* **İstenenler**
Aşağıdaki listedeki satırları, boş satırları atlayarak numaralı bir liste hâline getir. Resimleri yanıta koyma.

(Saklanan kayıtlar)
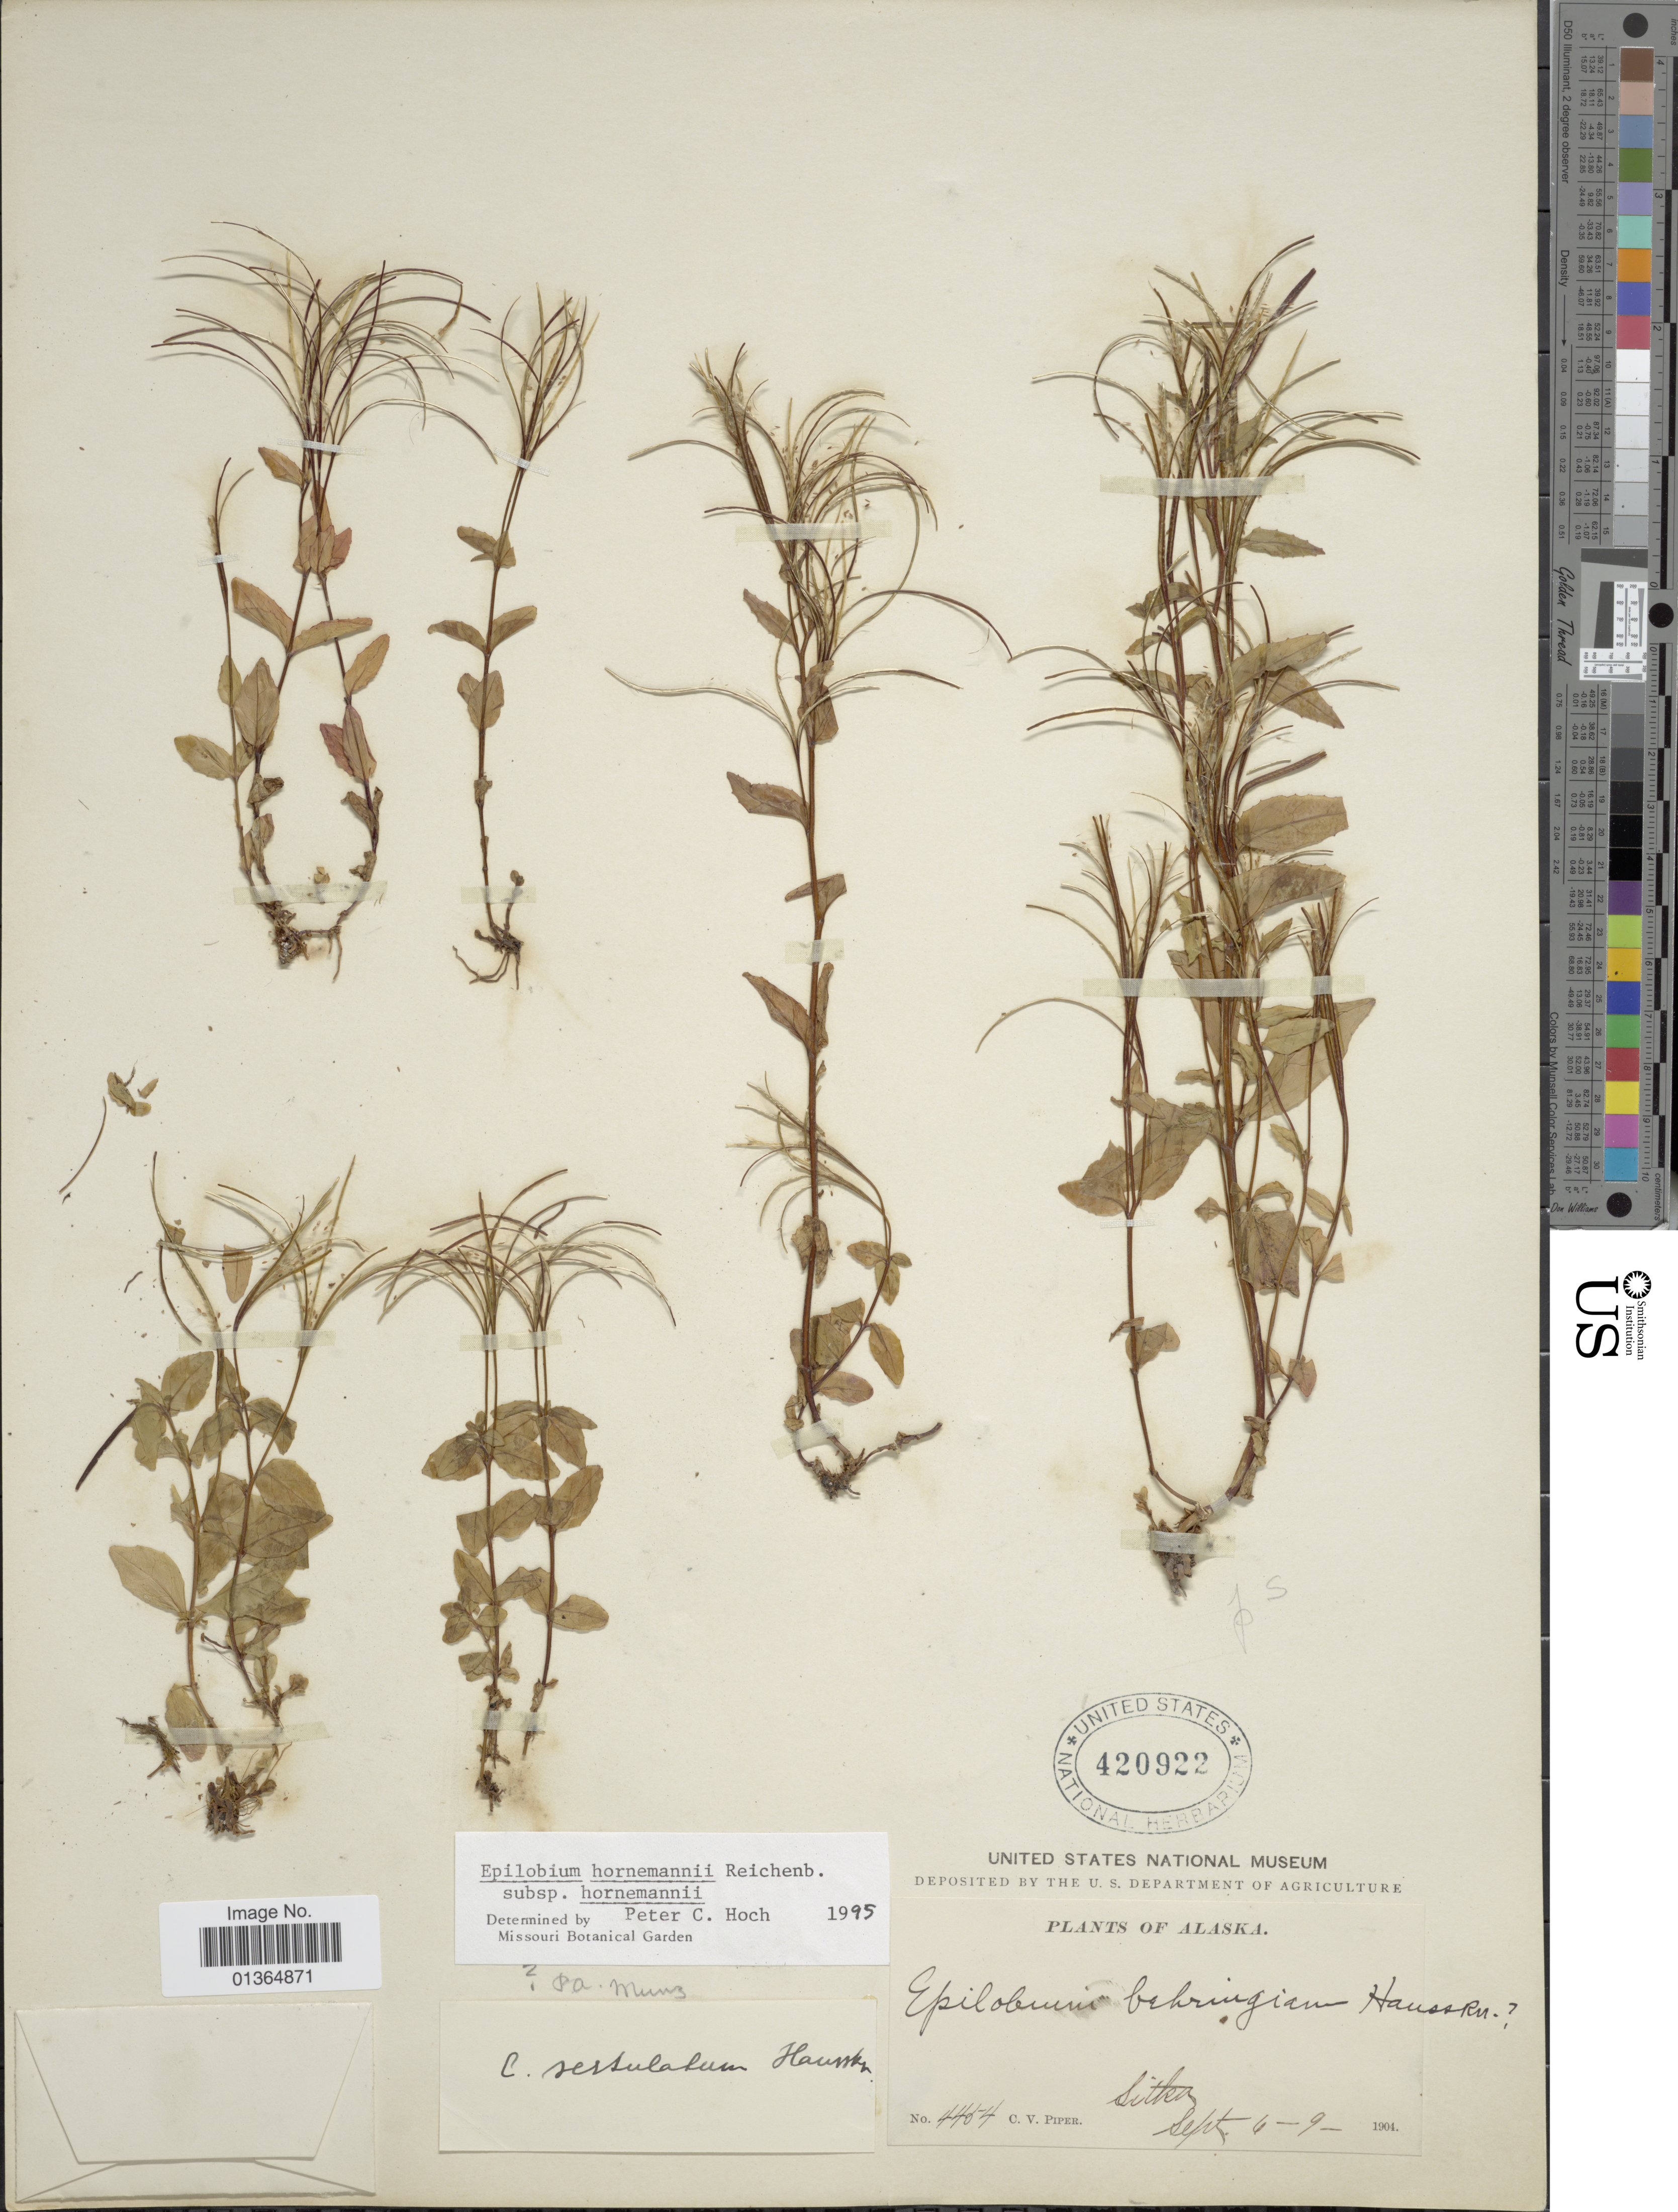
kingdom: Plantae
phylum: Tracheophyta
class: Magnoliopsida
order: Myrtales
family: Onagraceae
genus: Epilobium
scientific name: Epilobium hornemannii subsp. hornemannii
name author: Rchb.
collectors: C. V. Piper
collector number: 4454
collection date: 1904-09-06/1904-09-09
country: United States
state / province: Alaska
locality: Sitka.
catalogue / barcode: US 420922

* **Yanıt**
1. kingdom: Plantae
2. phylum: Tracheophyta
3. class: Magnoliopsida
4. order: Myrtales
5. family: Onagraceae
6. genus: Epilobium
7. scientific name: Epilobium hornemannii subsp. hornemannii
8. name author: Rchb.
9. collectors: C. V. Piper
10. collector number: 4454
11. collection date: 1904-09-06/1904-09-09
12. country: United States
13. state / province: Alaska
14. locality: Sitka.
15. catalogue / barcode: US 420922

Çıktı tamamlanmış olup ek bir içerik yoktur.